Les raisins,
lors que les filles des vignes les foulent de leurs pieds,
aspirent à plus grande gloire

après pénitence prolongée,
temps de silence et de réclusion
dans un obscur cellier.

L’argile,
lors qu’un potier la pétrit, espère renaître,
trouver nouvelle raison d’être

et trôner,
joue contre joue, sur l’épaule d’une jolie damoiselle,
après l’épreuve du feu.

Nous aussi
avons pris rendez-vous avec le destin, et éprouvons
les douleurs d’enfantement d’une nouvelle

cité,
mais nous préparons à un long temps d’exil
dans le désert d’une

décharge.

Extrait de Kala Ghoda, Poèmes de Bombay, « Poésie / Gallimard », 2013.
Traduit de l’anglais par Pascal Anquien et Laetitia Zecchini.
© 2004, 2006 Soonoo Kolatkar © Éditions Gallimard, 2013, pour la traduction française


Rendons grâce au recyclage ! La poésie peut être l’art de convertir le réel en vers.
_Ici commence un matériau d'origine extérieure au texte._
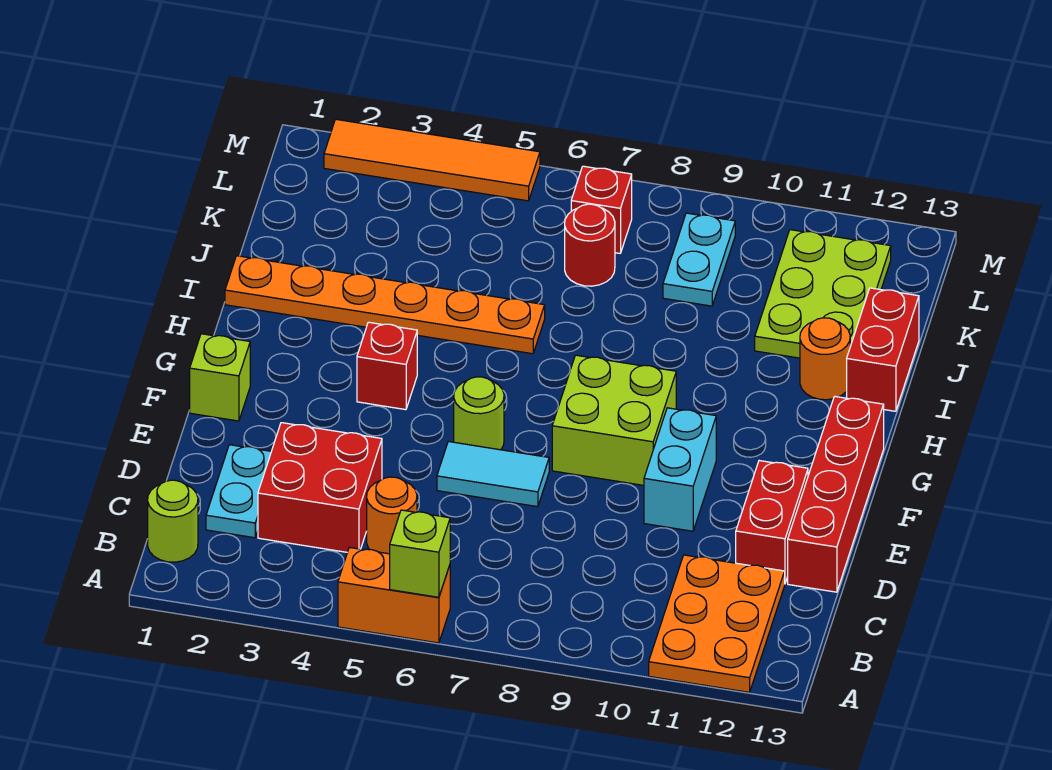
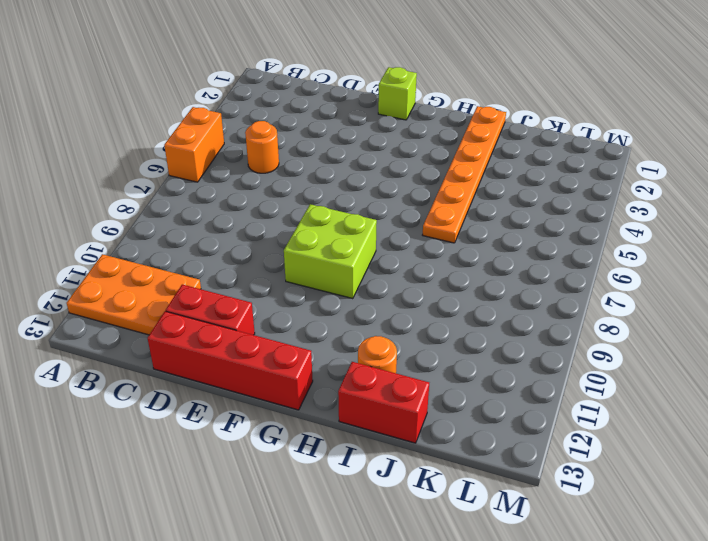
none -> lime 1x1 round brick [148,480,198,562]
none -> cyan 1x2 plate [206,445,271,538]
none -> red 2x2 brick [258,423,382,552]

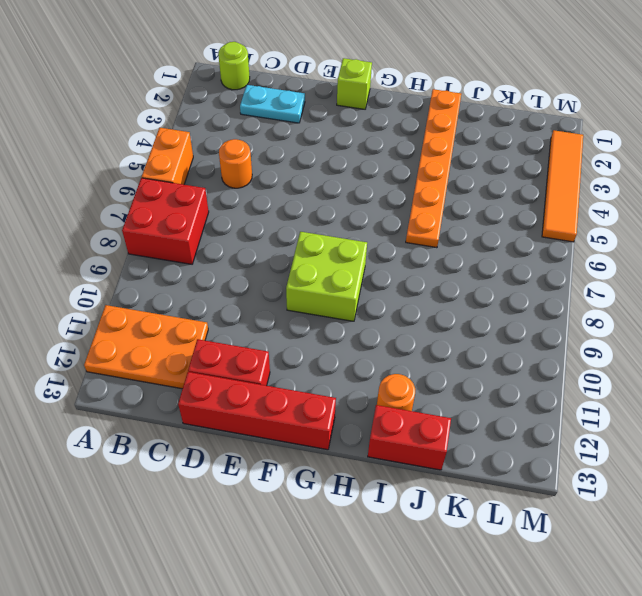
red 2x2 brick [122,178,209,264] -> red 2x2 brick moved to [258,423,382,552]
none -> cyan 1x2 tile [437,442,549,507]
none -> cyan 1x2 brick [644,408,716,531]
none -> lime 1x1 round brick [454,377,504,450]

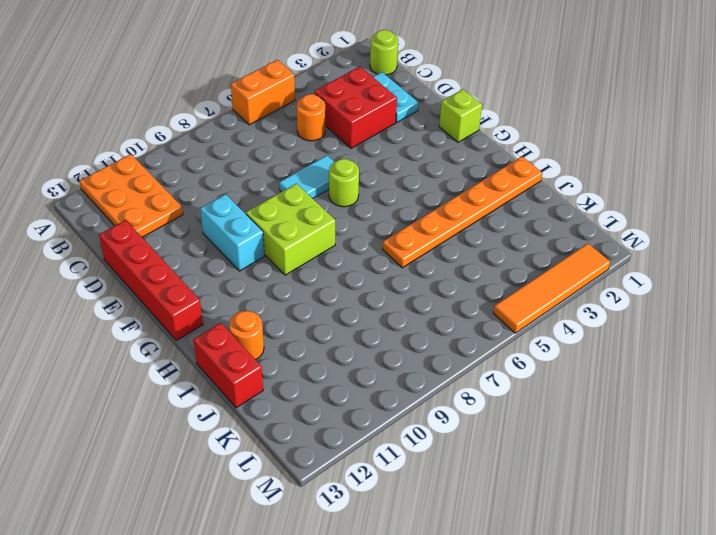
none -> red 1x2 brick [736,461,808,583]
none -> red 1x1 brick [357,322,417,410]
none -> lime 2x3 plate [755,230,891,358]

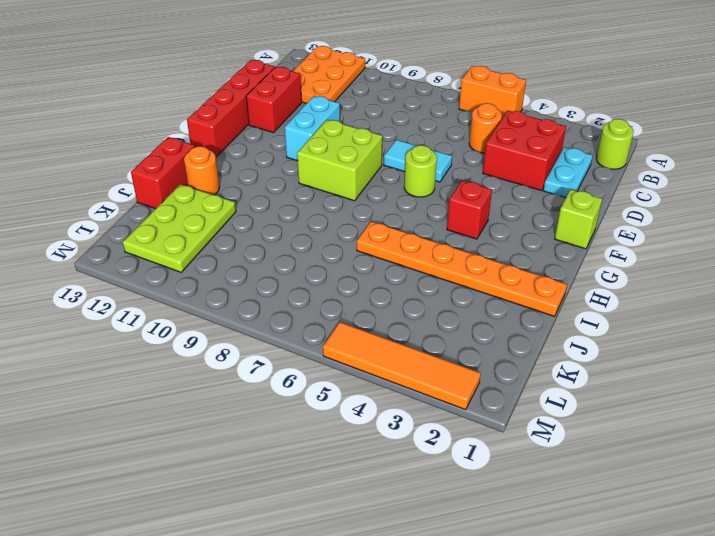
none -> red 1x1 round brick [565,204,615,286]
none -> cyan 1x2 plate [663,213,735,306]
none -> red 1x1 brick [571,166,632,253]

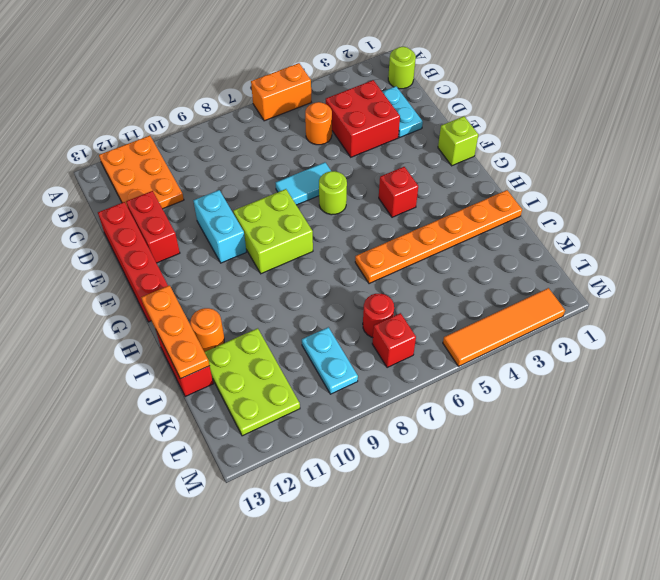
orange 1x3 plate [141,285,210,379] -> none
none -> lime 1x1 brick [390,510,450,597]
Et chaque détail compte pour une opération réussie. Arun Kolatkar (1931-2004) a écrit dans sa langue maternelle, le marathi, et en anglais. Les cultures occidentales et indiennes sont le creuset de son œuvre qui prend la vie quotidienne pour objet. Rien n’est indigne du regard de l’écrivain musicien et graphiste. À Jejuri, lieu de pèlerinage, il s’amuse à découvrir un dieu dans chaque pierre. Dans le recueil Kala Ghoda, dont est extrait « Cantique des ordures », il dépeint une journée d’un quartier de Bombay. Aucune fausse compassion pour chanter une ogresse défigurée qui s’improvise nourrice, une fée amoureuse qui épouille son chéri. Plutôt une joie généreuse qui inclut animaux et détritus dans une célébration pleine d’humour. Car, dans une Inde en devenir, même les ordures prennent « rendez-vous avec le destin », selon la formule célèbre de Nehru à la veille de l’indépendance du pays. Le matin, elles s’entassent en installations éphémères, hommages à « l’impermanence essentielle de l’art ». Puis, dans la benne, foulés par une balayeuse qui danse comme Meera, -poétesse mystique du xvie siècle, « coquilles d’œufs et fleurs mortes, / feuilles sèches et écorces de melons, / capotes et bouts de pain, / os de poulet et épluchures / libèrent enfin leur essence, / exsudent le vin / des choses vaines ». Sentez-vous les effluves qui s’élèvent entre les orteils ? La matière qui devient un « nectar de grâce » ? Il y a quelque chose de sacré dans les transformations de nos rebuts.